Police units cordoned off state institutions, including a parliament building and government headquarters where Djukanovic has his office. A small group of masked men clashed with police as they tried to approach the building and police fired teargas, a Reuters witness reported.
Andrija Mandic, a leader of the ex-Yugoslav republic’s main opposition bloc the Democratic Front, which organised the demonstration urged protesters to refrain from violence. He said that the protests will continue unless their demands are met by Saturday.
“If until Saturday an interim government is not formed and Djukanovic is not gone, people from all over Montenegro will come to Podgorica,” Mandic said.
Earlier on Sunday, the country’s ruling coalition and opposition parties agreed to call an extraordinary session of the parliament’s security committee to investigate whether the police had used excessive force at an opposition rally on Saturday.
The National Security Council concluded that during the three-week long protests “there were activities that threatened the constitutional order, stability and security of the citizens and their property.”
It said the police action “had been cased by unlawful behaviour and active resistance of the participants.”
Djukanovic’s Democratic Party of Socialists (DPS) accused the Democratic Front of trying to stop it from joining NATO, it said in a statement on Sunday.

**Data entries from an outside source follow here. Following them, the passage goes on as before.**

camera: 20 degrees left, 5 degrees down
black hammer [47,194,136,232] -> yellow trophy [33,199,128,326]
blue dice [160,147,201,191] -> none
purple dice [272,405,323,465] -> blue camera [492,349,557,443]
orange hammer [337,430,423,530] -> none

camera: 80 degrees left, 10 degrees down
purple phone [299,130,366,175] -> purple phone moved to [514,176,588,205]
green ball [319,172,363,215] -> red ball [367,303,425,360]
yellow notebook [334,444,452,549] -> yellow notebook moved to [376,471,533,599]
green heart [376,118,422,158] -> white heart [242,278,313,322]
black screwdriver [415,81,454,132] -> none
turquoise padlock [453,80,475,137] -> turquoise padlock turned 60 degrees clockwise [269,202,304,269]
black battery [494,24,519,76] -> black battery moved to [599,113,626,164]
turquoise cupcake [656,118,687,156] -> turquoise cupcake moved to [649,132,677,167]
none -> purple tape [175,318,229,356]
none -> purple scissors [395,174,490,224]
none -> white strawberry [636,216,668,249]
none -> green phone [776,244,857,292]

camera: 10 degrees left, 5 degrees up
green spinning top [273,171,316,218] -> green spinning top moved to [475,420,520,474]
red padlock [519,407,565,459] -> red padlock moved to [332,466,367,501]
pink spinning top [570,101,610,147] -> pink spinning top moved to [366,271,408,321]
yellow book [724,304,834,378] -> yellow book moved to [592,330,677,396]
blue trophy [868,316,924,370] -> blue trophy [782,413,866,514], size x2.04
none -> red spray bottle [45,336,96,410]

The Democratic Front’s supporters and MPs, set up tents in front of the parliament three weeks ago, but police removed the tents early on Saturday morning to unblock the city’s main street, prompting the Democratic Front to call for the evening protests.
Demonstrators hurled bottles at the police who responded by firing teargas and beating some people at the front of the crowd, including prominent opposition leader Nebojsa Medojevic, a Reuters witness said.
The police said 15 demonstrators were detained and four police officers were injured.
Montenegro is a candidate for European Union membership and is also expecting an invitation to join NATO later this year.
But Western governments and rights groups remain concerned over the level of organised crime and graft, which especially flourished during the breakup of Yugoslavia in the 1990s.
Montenegro will hold a parliamentary election next year.
Critics say the Adriatic country of 680,000 is run as a fief by a political elite largely unchanged over the past 20 years, a description the government rejects.